Jonathan Landreth is a freelance reporter, writer, editor, and media strategist. He served as ChinaFile Managing Editor from its launch in Spring 2013 until Spring 2018. He previously reported from Beijing from 2004 to 2012, with a focus on the media and entertainment industries and their effect on the world’s perception of China. He was the founding Asia Editor of The Hollywood Reporter, in Beijing in 2005, and his subsequent freelance work from China appeared in The New York Times, The Wall Street Journal, The Los Angeles Times, The Christian Science Monitor, The China Economic Quarterly, Foreign Policy, Forbes, Wallpaper, Marie Claire, The Times of London, and Travel+Leisure. Since 2012, he has had a hand in organizing the annual Asia Society U.S.-China Film Summit in Los Angeles. In 2015, he launched China Film Insider, a website devoted to covering the growing ties between China and Hollywood. In 2018, he helped the San Francisco Green Film Festival select a series of documentaries about China’s environmental challenges.

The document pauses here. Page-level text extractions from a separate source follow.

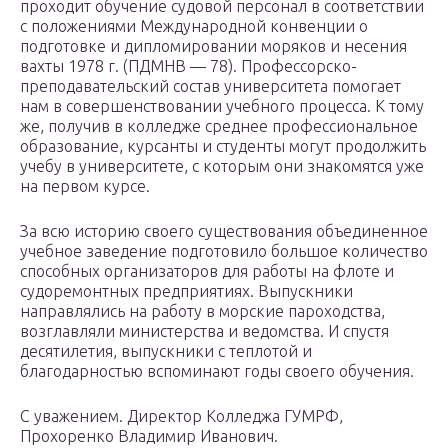
проходит обучение судовой персонал в соответствии
с положениями Международной конвенции о
подготовке и дипломировании моряков и несения
вахты 1978 г. (ПДМНВ — 78). Профессорско-
преподавательский состав университета помогает
нам в совершенствовании учебного процесса. К тому
же, получив в колледже среднее профессиональное
образование, курсанты и студенты могут продолжить
учебу в университете, с которым они знакомятся уже
на первом курсе.
За всю историю своего существования объединенное
учебное заведение подготовило большое количество
способных организаторов для работы на флоте и
судоремонтных предприятиях. Выпускники
направлялись на работу в морские пароходства,
возглавляли министерства и ведомства. И спустя
десятилетия, выпускники с теплотой и
благодарностью вспоминают годы своего обучения.
С уважением. Директор Колледжа ГУМРФ,
Прохоренко Владимир Иванович.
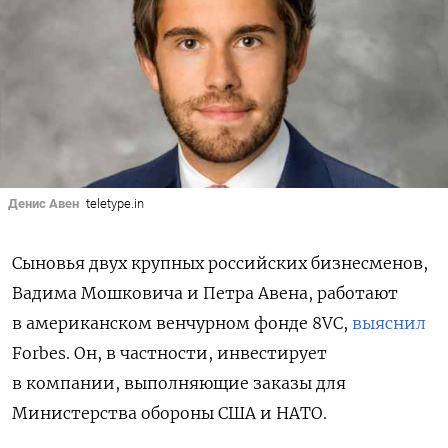
Денис Авен
teletype.in
Сыновья двух крупных российских бизнесменов,
Вадима Мошковича и Петра Авена, работают
в американском венчурном фонде 8VC,
выяснил
Forbes. Он, в частности, инвестирует
в компании, выполняющие заказы для
Министерства обороны США и НАТО.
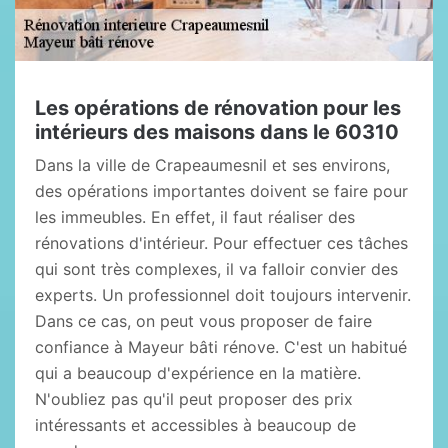
Les opérations de rénovation pour les
intérieurs des maisons dans le 60310
Dans la ville de Crapeaumesnil et ses environs,
des opérations importantes doivent se faire pour
les immeubles. En effet, il faut réaliser des
rénovations d'intérieur. Pour effectuer ces tâches
qui sont très complexes, il va falloir convier des
experts. Un professionnel doit toujours intervenir.
Dans ce cas, on peut vous proposer de faire
confiance à Mayeur bâti rénove. C'est un habitué
qui a beaucoup d'expérience en la matière.
N'oubliez pas qu'il peut proposer des prix
intéressants et accessibles à beaucoup de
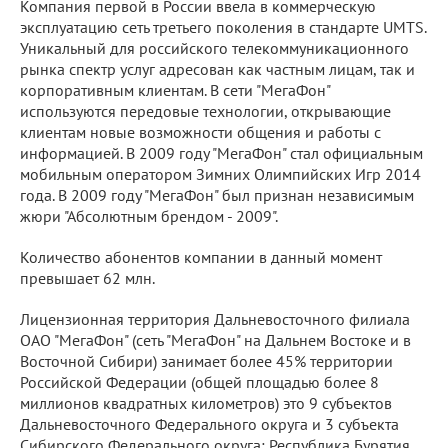
Компания первой в России ввела в коммерческую
эксплуатацию сеть третьего поколения в стандарте UMTS.
Уникальный для российского телекоммуникационного
рынка спектр услуг адресован как частным лицам, так и
корпоративным клиентам. В сети "МегаФон"
используются передовые технологии, открывающие
клиентам новые возможности общения и работы с
информацией. В 2009 году "МегаФон" стал официальным
мобильным оператором Зимних Олимпийских Игр 2014
года. В 2009 году "МегаФон" был признан независимым
жюри "Абсолютным брендом - 2009".
Количество абонентов компании в данный момент
превышает 62 млн.
Лицензионная территория Дальневосточного филиала
ОАО "МегаФон" (сеть "МегаФон" на Дальнем Востоке и в
Восточной Сибири) занимает более 45% территории
Российской Федерации (общей площадью более 8
миллионов квадратных километров) это 9 субъектов
Дальневосточного Федерального округа и 3 субъекта
Сибирского Федерального округа: Республика Бурятия,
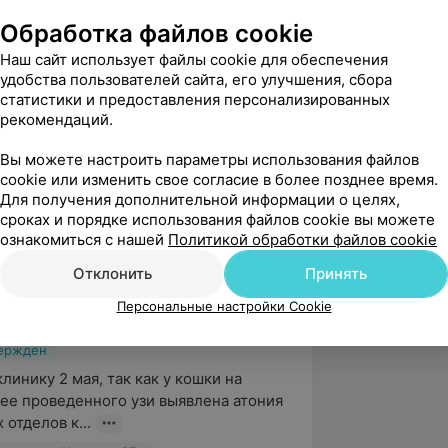
Обработка файлов cookie
Наш сайт использует файлы cookie для обеспечения
удобства пользователей сайта, его улучшения, сбора
статистики и предоставления персонализированных
.7
Сас Энимал Сервис, ул. Козлова, 27а
рекомендаций.
Вы можете настроить параметры использования файлов
cookie или изменить свое согласие в более позднее время.
Для получения дополнительной информации о целях,
вержден
Рекомендую
сроках и порядке использования файлов cookie вы можете
равилось – быстро, конкретно и 
ознакомиться с нашей
Политикой обработки файлов cookie
ьно!
Отклонить
Принять
вис, ул. Козлова, 27а
Персональные настройки Cookie
вержден
линику 2 мая, так как у кошки на 
ее проведенного узи выявлена атония 
 отделов к...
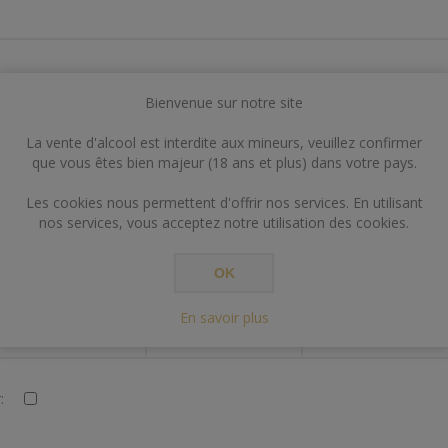
Bienvenue sur notre site
VOS INFORMATIONS DE CONTACT
La vente d'alcool est interdite aux mineurs, veuillez confirmer
que vous êtes bien majeur (18 ans et plus) dans votre pays.
:
Les cookies nous permettent d'offrir nos services. En utilisant
nos services, vous acceptez notre utilisation des cookies.
OK
En savoir plus
PARAMÈTRES
:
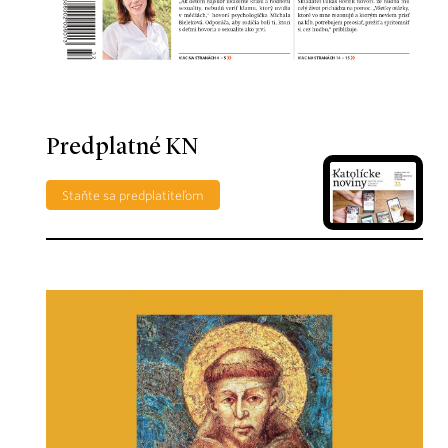
Predplatné KN
Staňte sa predplatiteľom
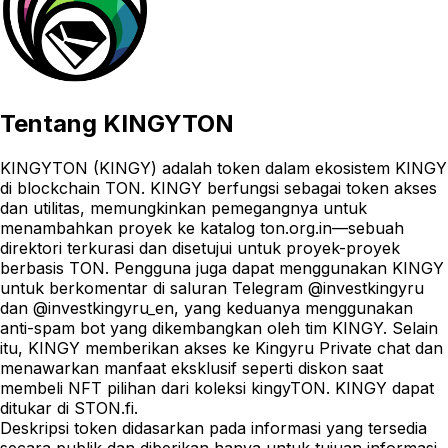
Tentang
KINGYTON
KINGYTON (KINGY) adalah token dalam ekosistem KINGY
di blockchain TON. KINGY berfungsi sebagai token akses
dan utilitas, memungkinkan pemegangnya untuk
menambahkan proyek ke katalog ton.org.in—sebuah
direktori terkurasi dan disetujui untuk proyek-proyek
berbasis TON. Pengguna juga dapat menggunakan KINGY
untuk berkomentar di saluran Telegram @investkingyru
dan @investkingyru_en, yang keduanya menggunakan
anti-spam bot yang dikembangkan oleh tim KINGY. Selain
itu, KINGY memberikan akses ke Kingyru Private chat dan
menawarkan manfaat eksklusif seperti diskon saat
membeli NFT pilihan dari koleksi kingyTON. KINGY dapat
ditukar di STON.fi.
Deskripsi token didasarkan pada informasi yang tersedia
secara publik dan diberikan hanya untuk tujuan informasi.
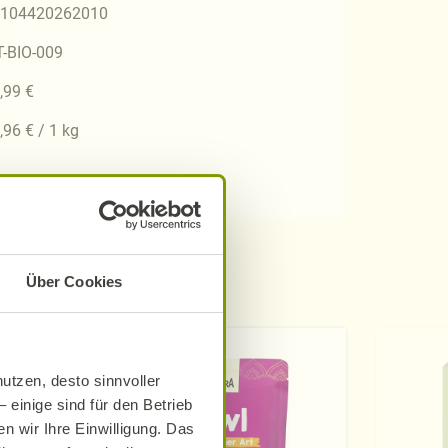
104420262010
T-BIO-009
,99 €
,96 € / 1 kg
Über Cookies
ati
utzen, desto sinnvoller
 einige sind für den Betrieb
n wir Ihre Einwilligung. Das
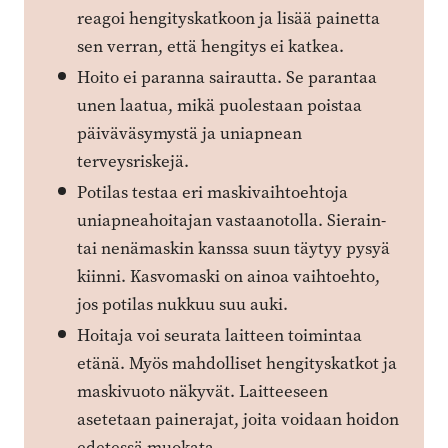
reagoi hengityskatkoon ja lisää painetta
sen verran, että hengitys ei katkea.
Hoito ei paranna sairautta. Se parantaa
unen laatua, mikä puolestaan poistaa
päiväväsymystä ja uniapnean
terveysriskejä.
Potilas testaa eri maskivaihto­ehtoja
uniapneahoitajan vastaanotolla. Sierain-
tai nenämaskin kanssa suun täytyy pysyä
kiinni. Kasvomaski on ainoa vaihtoehto,
jos potilas nukkuu suu auki.
Hoitaja voi seurata laitteen toimintaa
etänä. Myös mahdolliset hengityskatkot ja
maski­vuoto näkyvät. Laitteeseen
asetetaan painerajat, joita voidaan hoidon
edetessä muokata.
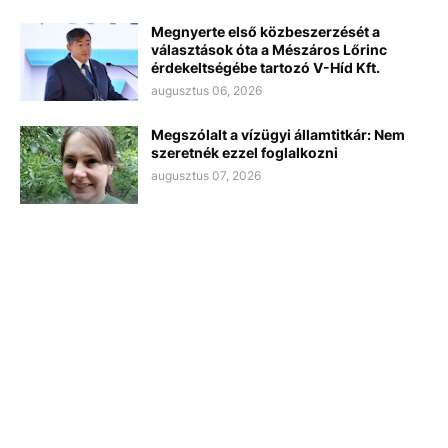
Megnyerte első közbeszerzését a
választások óta a Mészáros Lőrinc
érdekeltségébe tartozó V-Híd Kft.
augusztus 06, 2026
Megszólalt a vízügyi államtitkár: Nem
szeretnék ezzel foglalkozni
augusztus 07, 2026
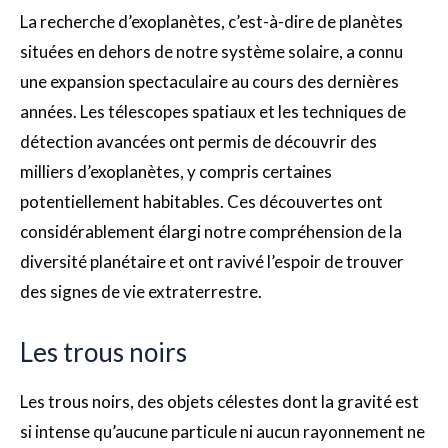
La recherche d’exoplanètes, c’est-à-dire de planètes
situées en dehors de notre système solaire, a connu
une expansion spectaculaire au cours des dernières
années. Les télescopes spatiaux et les techniques de
détection avancées ont permis de découvrir des
milliers d’exoplanètes, y compris certaines
potentiellement habitables. Ces découvertes ont
considérablement élargi notre compréhension de la
diversité planétaire et ont ravivé l’espoir de trouver
des signes de vie extraterrestre.
Les trous noirs
Les trous noirs, des objets célestes dont la gravité est
si intense qu’aucune particule ni aucun rayonnement ne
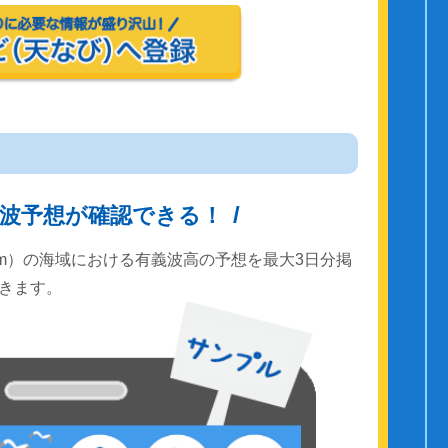
波予想が確認できる！
km）の海域における有義波高の予想を最大3日分掲
きます。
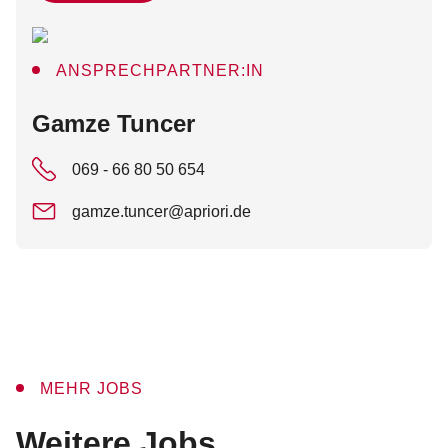
ANSPRECHPARTNER:IN
:
Gamze Tuncer
069 - 66 80 50 654
gamze.tuncer@apriori.de
MEHR JOBS
:
Weitere Jobs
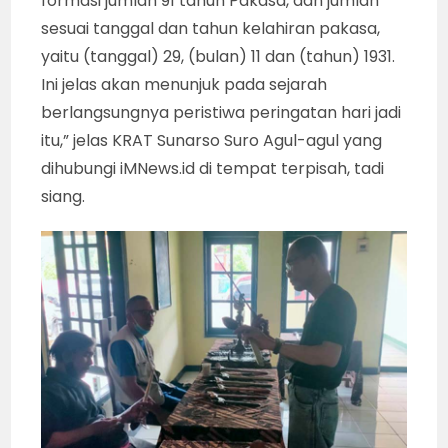
formasi jumlah 91 tahun Pakasa, dan jumlah
sesuai tanggal dan tahun kelahiran pakasa,
yaitu (tanggal) 29, (bulan) 11 dan (tahun) 1931.
Ini jelas akan menunjuk pada sejarah
berlangsungnya peristiwa peringatan hari jadi
itu,” jelas KRAT Sunarso Suro Agul-agul yang
dihubungi iMNews.id di tempat terpisah, tadi
siang.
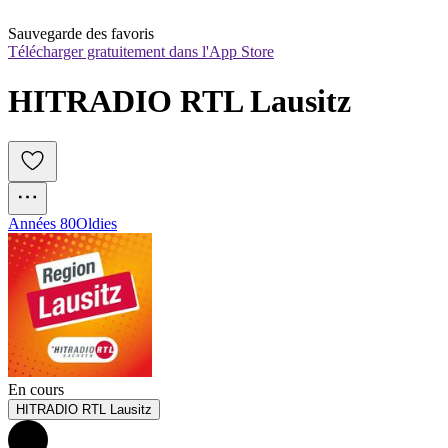
Sauvegarde des favoris
Télécharger gratuitement dans l'App Store
HITRADIO RTL Lausitz
Années 80
Oldies
En cours
HITRADIO RTL Lausitz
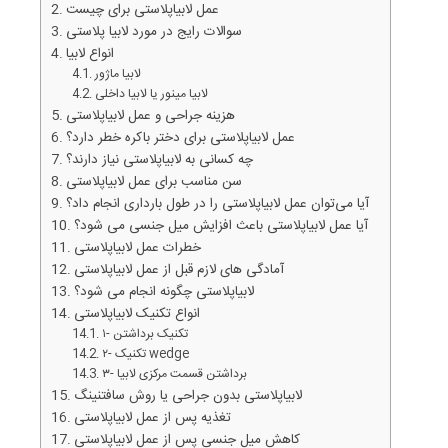
عمل لابیاپلاستی برای چیست
سوالات رایج در مورد لابیا پلاستی
انواع لابیا
لابیا ماژور
لابیا مینور یا لابیا داخلی
هزینه جراحی و عمل لابیاپلاستی
عمل لابیاپلاستی برای دختر باکره خطر دارد؟
چه کسانی به لابیاپلاستی نیاز دارند؟
سن مناسب برای عمل لابیاپلاستی
آیا می‌توان عمل لابیاپلاستی را در طول بارداری انجام داد؟
آیا عمل لابیاپلاستی باعث افزایش میل جنسی می شود؟
خطرات عمل لابیاپلاستی
آمادگی های لازم قبل از عمل لابیاپلاستی
لابیاپلاستی چگونه انجام می شود؟
سلی +ویدئو
زگیل تناسلی از تشخیص تا درمان +ویدئو
انواع تکنیک لابیاپلاستی
۱- تکنیک برداشتن
۲- تکنیک wedge
۳- برداشتن قسمت مرکزی لابیا
لابیاپلاستی بدون جراحی یا روش سافتنینگ
تغذیه پس از عمل لابیاپلاستی
کاهش میل جنسی پس از عمل لابیاپلاستی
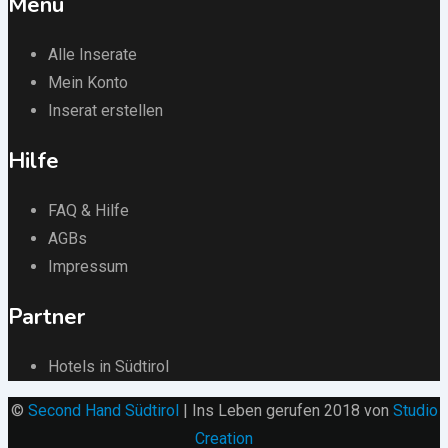
Menü
Alle Inserate
Mein Konto
Inserat erstellen
Hilfe
FAQ & Hilfe
AGBs
Impressum
Partner
Hotels in Südtirol
©
Second Hand Südtirol
| Ins Leben gerufen 2018 von
Studio
Creation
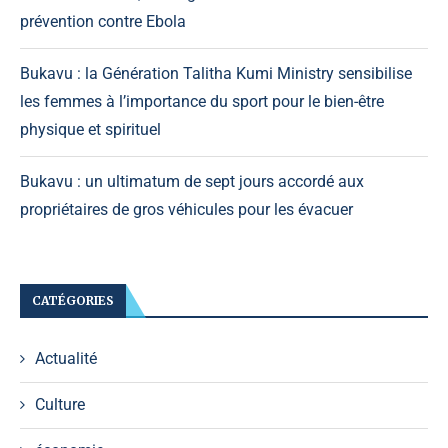
prévention contre Ebola
Bukavu : la Génération Talitha Kumi Ministry sensibilise
les femmes à l’importance du sport pour le bien-être
physique et spirituel
Bukavu : un ultimatum de sept jours accordé aux
propriétaires de gros véhicules pour les évacuer
CATÉGORIES
Actualité
Culture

From 2002 to 2004, Landreth was with Reuters in Singapore, where he covered the global oil trade. From 2000 to 2002, he reported for Reuters in New York, covering the health and energy industries, and the attacks of September 11, 2001 and their aftermath. Before Reuters, he was a Founding Editor at the New York- and Beijing-based website VirtualChina (1999-2000). Prior to his work as a reporter, Landreth edited non-fiction books at Henry Holt & Company in New York (1993-1998). He holds a B.A. in English Literature from the University of California, Berkeley (’92), and an M.S. from the Columbia University Graduate School of Journalism (’99). He is the proud father of a daughter whose passport is impressively packed for a 14-year-old.

Jonathan Campbell

Jonathan Campbell lived on all sides of Beijing’s local-music-scene stage between 2000 and 2010. He has played in many bands, taken dozens of international artists on tours to somewhere upwards of thirty Chinese cities, helped bring Chinese bands to the West, attended international music conferences, and written for a range of media outlets. Since the release of his first book, Red Rock: The Long, Strange March of Chinese Rock & Roll, he has been preaching the yaogun (Chinese rock) gospel at literary festivals, schools, and venues around the world. He currently lives in Toronto.

Xing Danwen

Born in Xi'an, China, Beijing-based artist Xing Danwen received her B.F.A. in painting from the Central Academy of Fine Arts in Beijing and M.F.A. in photography from the School of Visual Arts in New York. In her current art practice she continues to work in photography and also has expanded into the field of mixed media, video, and multi-media installations.

Xing exhibits domestically and internationally at venues including the Whitney Museum of American Art, Pompidou Center, International Center for Photography, Victoria and Albert Museum, 1st Yokohama Triennale, and Sydney Biennale 2004.

Xing is a contributor to LEAP magazine.